**YOUR GOAL:** Can you copy every line of the records below, word for word and in the same order?

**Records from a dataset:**
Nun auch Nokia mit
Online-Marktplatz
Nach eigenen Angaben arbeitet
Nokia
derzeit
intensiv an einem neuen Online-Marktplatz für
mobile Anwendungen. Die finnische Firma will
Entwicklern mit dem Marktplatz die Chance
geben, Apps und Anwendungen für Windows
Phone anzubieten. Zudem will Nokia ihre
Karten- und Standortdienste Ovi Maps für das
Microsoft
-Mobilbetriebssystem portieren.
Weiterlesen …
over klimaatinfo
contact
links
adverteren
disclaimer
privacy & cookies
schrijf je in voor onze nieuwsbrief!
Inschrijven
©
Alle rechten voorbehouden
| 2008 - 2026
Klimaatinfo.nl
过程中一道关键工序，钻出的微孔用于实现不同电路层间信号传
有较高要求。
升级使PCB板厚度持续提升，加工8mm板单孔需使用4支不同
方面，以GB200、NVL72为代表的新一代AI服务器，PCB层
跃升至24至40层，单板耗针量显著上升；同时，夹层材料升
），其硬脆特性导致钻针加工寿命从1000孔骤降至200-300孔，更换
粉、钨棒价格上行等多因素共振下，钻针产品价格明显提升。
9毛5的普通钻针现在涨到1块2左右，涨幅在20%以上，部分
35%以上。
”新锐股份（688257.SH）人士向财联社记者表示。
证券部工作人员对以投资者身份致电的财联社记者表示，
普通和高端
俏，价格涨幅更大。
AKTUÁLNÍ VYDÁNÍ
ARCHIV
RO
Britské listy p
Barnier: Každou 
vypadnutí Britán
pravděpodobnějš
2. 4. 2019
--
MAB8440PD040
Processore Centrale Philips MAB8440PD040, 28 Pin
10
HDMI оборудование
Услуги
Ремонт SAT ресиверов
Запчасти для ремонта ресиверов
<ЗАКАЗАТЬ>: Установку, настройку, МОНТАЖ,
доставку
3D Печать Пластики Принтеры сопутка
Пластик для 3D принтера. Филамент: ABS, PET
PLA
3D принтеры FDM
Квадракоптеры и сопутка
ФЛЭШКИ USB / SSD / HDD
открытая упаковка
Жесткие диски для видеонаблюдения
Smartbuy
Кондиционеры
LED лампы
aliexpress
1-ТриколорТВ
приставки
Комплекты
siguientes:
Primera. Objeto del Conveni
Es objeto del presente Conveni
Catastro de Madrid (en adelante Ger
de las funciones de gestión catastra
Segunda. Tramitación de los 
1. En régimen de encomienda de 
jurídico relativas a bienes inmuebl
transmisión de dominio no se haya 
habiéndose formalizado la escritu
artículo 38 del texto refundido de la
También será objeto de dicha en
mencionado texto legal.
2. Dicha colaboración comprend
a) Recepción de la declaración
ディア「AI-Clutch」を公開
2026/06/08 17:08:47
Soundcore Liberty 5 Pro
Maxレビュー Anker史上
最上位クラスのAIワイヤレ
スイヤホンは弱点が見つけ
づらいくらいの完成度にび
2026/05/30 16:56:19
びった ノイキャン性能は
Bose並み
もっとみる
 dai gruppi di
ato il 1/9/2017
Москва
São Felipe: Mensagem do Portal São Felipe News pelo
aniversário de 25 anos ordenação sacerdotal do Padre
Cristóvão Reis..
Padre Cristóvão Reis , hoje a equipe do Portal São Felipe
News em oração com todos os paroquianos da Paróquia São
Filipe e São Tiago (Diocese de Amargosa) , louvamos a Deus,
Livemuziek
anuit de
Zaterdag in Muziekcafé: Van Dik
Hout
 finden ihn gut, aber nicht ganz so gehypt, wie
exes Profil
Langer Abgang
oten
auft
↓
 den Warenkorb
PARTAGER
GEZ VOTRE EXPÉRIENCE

**ANSWER SPACE:**
Nun auch Nokia mit
Online-Marktplatz
Nach eigenen Angaben arbeitet
Nokia
derzeit
intensiv an einem neuen Online-Marktplatz für
mobile Anwendungen. Die finnische Firma will
Entwicklern mit dem Marktplatz die Chance
geben, Apps und Anwendungen für Windows
Phone anzubieten. Zudem will Nokia ihre
Karten- und Standortdienste Ovi Maps für das
Microsoft
-Mobilbetriebssystem portieren.
Weiterlesen …
over klimaatinfo
contact
links
adverteren
disclaimer
privacy & cookies
schrijf je in voor onze nieuwsbrief!
Inschrijven
©
Alle rechten voorbehouden
| 2008 - 2026
Klimaatinfo.nl
过程中一道关键工序，钻出的微孔用于实现不同电路层间信号传
有较高要求。
升级使PCB板厚度持续提升，加工8mm板单孔需使用4支不同
方面，以GB200、NVL72为代表的新一代AI服务器，PCB层
跃升至24至40层，单板耗针量显著上升；同时，夹层材料升
），其硬脆特性导致钻针加工寿命从1000孔骤降至200-300孔，更换
粉、钨棒价格上行等多因素共振下，钻针产品价格明显提升。
9毛5的普通钻针现在涨到1块2左右，涨幅在20%以上，部分
35%以上。
”新锐股份（688257.SH）人士向财联社记者表示。
证券部工作人员对以投资者身份致电的财联社记者表示，
普通和高端
俏，价格涨幅更大。
AKTUÁLNÍ VYDÁNÍ
ARCHIV
RO
Britské listy p
Barnier: Každou 
vypadnutí Britán
pravděpodobnějš
2. 4. 2019
--
MAB8440PD040
Processore Centrale Philips MAB8440PD040, 28 Pin
10
HDMI оборудование
Услуги
Ремонт SAT ресиверов
Запчасти для ремонта ресиверов
<ЗАКАЗАТЬ>: Установку, настройку, МОНТАЖ,
доставку
3D Печать Пластики Принтеры сопутка
Пластик для 3D принтера. Филамент: ABS, PET
PLA
3D принтеры FDM
Квадракоптеры и сопутка
ФЛЭШКИ USB / SSD / HDD
открытая упаковка
Жесткие диски для видеонаблюдения
Smartbuy
Кондиционеры
LED лампы
aliexpress
1-ТриколорТВ
приставки
Комплекты
siguientes:
Primera. Objeto del Conveni
Es objeto del presente Conveni
Catastro de Madrid (en adelante Ger
de las funciones de gestión catastra
Segunda. Tramitación de los 
1. En régimen de encomienda de 
jurídico relativas a bienes inmuebl
transmisión de dominio no se haya 
habiéndose formalizado la escritu
artículo 38 del texto refundido de la
También será objeto de dicha en
mencionado texto legal.
2. Dicha colaboración comprend
a) Recepción de la declaración
ディア「AI-Clutch」を公開
2026/06/08 17:08:47
Soundcore Liberty 5 Pro
Maxレビュー Anker史上
最上位クラスのAIワイヤレ
スイヤホンは弱点が見つけ
づらいくらいの完成度にび
2026/05/30 16:56:19
びった ノイキャン性能は
Bose並み
もっとみる
 dai gruppi di
ato il 1/9/2017
Москва
São Felipe: Mensagem do Portal São Felipe News pelo
aniversário de 25 anos ordenação sacerdotal do Padre
Cristóvão Reis..
Padre Cristóvão Reis , hoje a equipe do Portal São Felipe
News em oração com todos os paroquianos da Paróquia São
Filipe e São Tiago (Diocese de Amargosa) , louvamos a Deus,
Livemuziek
anuit de
Zaterdag in Muziekcafé: Van Dik
Hout
 finden ihn gut, aber nicht ganz so gehypt, wie
exes Profil
Langer Abgang
oten
auft
↓
 den Warenkorb
PARTAGER
GEZ VOTRE EXPÉRIENCE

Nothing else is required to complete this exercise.